DOCUMENT PASSAGE
———

ROOTS: "hurricane" and "typhoon"
NEWSLINKS
QUOTATION
THREE "WRITING BOOK" REVIEWS
By Paula Guran
THIS MONTH we look at three recent books of interest to writers. (THE
GROUCHY GRAMMARIAN came out two years ago, but is now available in
softcover from the Quality Paperback Book Club.)
EATS, SHOOTS & LEAVES: THE ZERO TOLERANCE APPROACH TO PUNCTUATION
by Lynne Truss
Gotham Books /240 p/ $17.50
(April 12, 2004)
ISBN: 1592400876
It was delightful to hear of the surprise success last year of a
punctuation guide in the United Kingdom. The same book has now become a
number one best-seller in the U.S. as well. It's a pity, though, that
EATS, SHOOTS & LEAVES is the lucky book. As one would expect, it is the
author's personality that sets such a book apart and makes it a pop
cultural sensation. Author Lynne Truss is witty and as long as you feel
slightly superior to the average poor punctuator, you'll find her
humorous. If you are punctuation-challenged yourself or have sympathy
for those less than punctuation perfect or understand (as Truss
obviously does not) that email, IMs, and text messaging is not formal
written English, Truss comes off as smug. Truss's passion for proper
pronunciation may be sincere, but unfortunately her shrill, over-the-top
style detracts from her cause. She also makes more than a few errors of
her own. (I spotted some myself, but
here's an expert's opinion from an article in The New Yorker
.) Unlike the
"curmudgeonly" Bill Walsh (author of the recommended LAPSING INTO A
COMMA and THE ELEPHANTS OF STYLE), who may be gruff but who provides
well thought out reasoning to correct our faults, Truss bludgeons us
with pronouncements. One can have "zero tolerance" for punctuation sins,
but Truss seems to forget that one should be tolerant of the sinner. She
treats ignorance as inferiority and calls those who use punctuation
incorrectly "stupid."
* * *
WHEN GOOD PEOPLE WRITE BAD SENTENCES: 12 STEPS TO BETTER WRITING HABITS
by Robert W. Harris
St. Martin's Griffin / 240 p / $13.95
(June 14, 2004)
ISBN: 0312328044
If your life has been impacted by addiction or helped by a "12-step"
program, you may not find this writing guide as clever as its author
hopes you will. The premise is to deal jocularly with grammar, spelling,
punctuation, and other writing mistakes as an "addiction to bad writing"
and "malescribism" (the dysfunctional compulsion to write poorly) that
can be cured "one sentence at a time." The author claims his goal is to
"help people understand the roots of bad writing" so the "healing
process" can begin. For this reader, the joke wore thin within a few
pages. Although some good advice is offered here and there, it is buried
in "healing tips" and "endnotes" to each chapter that point out mistakes
that have been intentionally made. Some tips are exceedingly obvious,
others are vague ("Don't switch verb tense without a good reason."

———

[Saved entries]

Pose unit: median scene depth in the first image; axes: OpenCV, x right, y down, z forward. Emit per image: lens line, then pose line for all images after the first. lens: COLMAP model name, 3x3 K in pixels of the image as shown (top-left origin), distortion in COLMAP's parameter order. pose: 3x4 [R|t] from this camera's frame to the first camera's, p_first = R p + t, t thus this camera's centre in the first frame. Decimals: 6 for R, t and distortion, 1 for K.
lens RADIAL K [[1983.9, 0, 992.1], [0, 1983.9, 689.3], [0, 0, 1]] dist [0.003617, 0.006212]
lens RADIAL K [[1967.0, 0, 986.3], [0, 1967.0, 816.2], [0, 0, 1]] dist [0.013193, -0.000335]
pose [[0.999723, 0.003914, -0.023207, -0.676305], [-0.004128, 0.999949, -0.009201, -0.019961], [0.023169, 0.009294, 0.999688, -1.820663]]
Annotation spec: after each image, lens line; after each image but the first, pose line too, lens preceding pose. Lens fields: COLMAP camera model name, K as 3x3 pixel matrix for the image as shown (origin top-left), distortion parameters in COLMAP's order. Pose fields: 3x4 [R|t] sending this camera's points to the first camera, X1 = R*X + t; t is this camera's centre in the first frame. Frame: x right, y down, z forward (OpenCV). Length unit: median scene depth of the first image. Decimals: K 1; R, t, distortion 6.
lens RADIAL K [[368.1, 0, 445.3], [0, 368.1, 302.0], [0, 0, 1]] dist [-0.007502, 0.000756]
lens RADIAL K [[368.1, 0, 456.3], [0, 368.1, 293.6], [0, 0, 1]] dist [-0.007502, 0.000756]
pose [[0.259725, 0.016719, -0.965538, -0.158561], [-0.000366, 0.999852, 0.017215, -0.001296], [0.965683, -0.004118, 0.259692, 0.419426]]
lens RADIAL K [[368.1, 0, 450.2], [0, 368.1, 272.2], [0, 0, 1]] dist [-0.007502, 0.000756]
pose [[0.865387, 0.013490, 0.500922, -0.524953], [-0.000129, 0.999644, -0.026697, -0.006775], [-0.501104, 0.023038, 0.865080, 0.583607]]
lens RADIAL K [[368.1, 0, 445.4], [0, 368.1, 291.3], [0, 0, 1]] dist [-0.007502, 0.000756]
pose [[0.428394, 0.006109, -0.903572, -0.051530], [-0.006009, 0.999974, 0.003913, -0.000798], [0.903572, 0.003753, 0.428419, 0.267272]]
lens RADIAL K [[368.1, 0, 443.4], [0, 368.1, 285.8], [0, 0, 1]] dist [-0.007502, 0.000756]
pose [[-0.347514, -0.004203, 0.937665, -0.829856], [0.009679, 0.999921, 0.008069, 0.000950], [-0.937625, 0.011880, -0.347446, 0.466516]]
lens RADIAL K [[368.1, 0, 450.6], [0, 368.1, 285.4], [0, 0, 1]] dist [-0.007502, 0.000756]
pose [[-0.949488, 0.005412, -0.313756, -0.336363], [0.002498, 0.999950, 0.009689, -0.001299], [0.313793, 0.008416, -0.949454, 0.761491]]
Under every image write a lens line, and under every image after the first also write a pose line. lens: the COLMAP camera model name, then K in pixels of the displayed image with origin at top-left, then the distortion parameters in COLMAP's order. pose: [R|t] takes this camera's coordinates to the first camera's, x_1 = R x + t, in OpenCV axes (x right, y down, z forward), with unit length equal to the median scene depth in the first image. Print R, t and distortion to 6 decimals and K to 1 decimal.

———

QUESTIONS TO ANSWER
a) Answer these about the writing book reviews:
(i) What price is listed for EATS, SHOOTS & LEAVES?
(ii) What word does the reviewer say Truss uses for people who punctuate incorrectly?
(iii) What term does the Harris book coin for the dysfunctional compulsion to write poorly?
b) List every book named in the writing book reviews, giving each title without its subtitle.

LIST OF SOLUTIONS
a)
(i) $17.50
(ii) "stupid"
(iii) "malescribism"

b)
THE GROUCHY GRAMMARIAN
EATS, SHOOTS & LEAVES
LAPSING INTO A COMMA
THE ELEPHANTS OF STYLE
WHEN GOOD PEOPLE WRITE BAD SENTENCES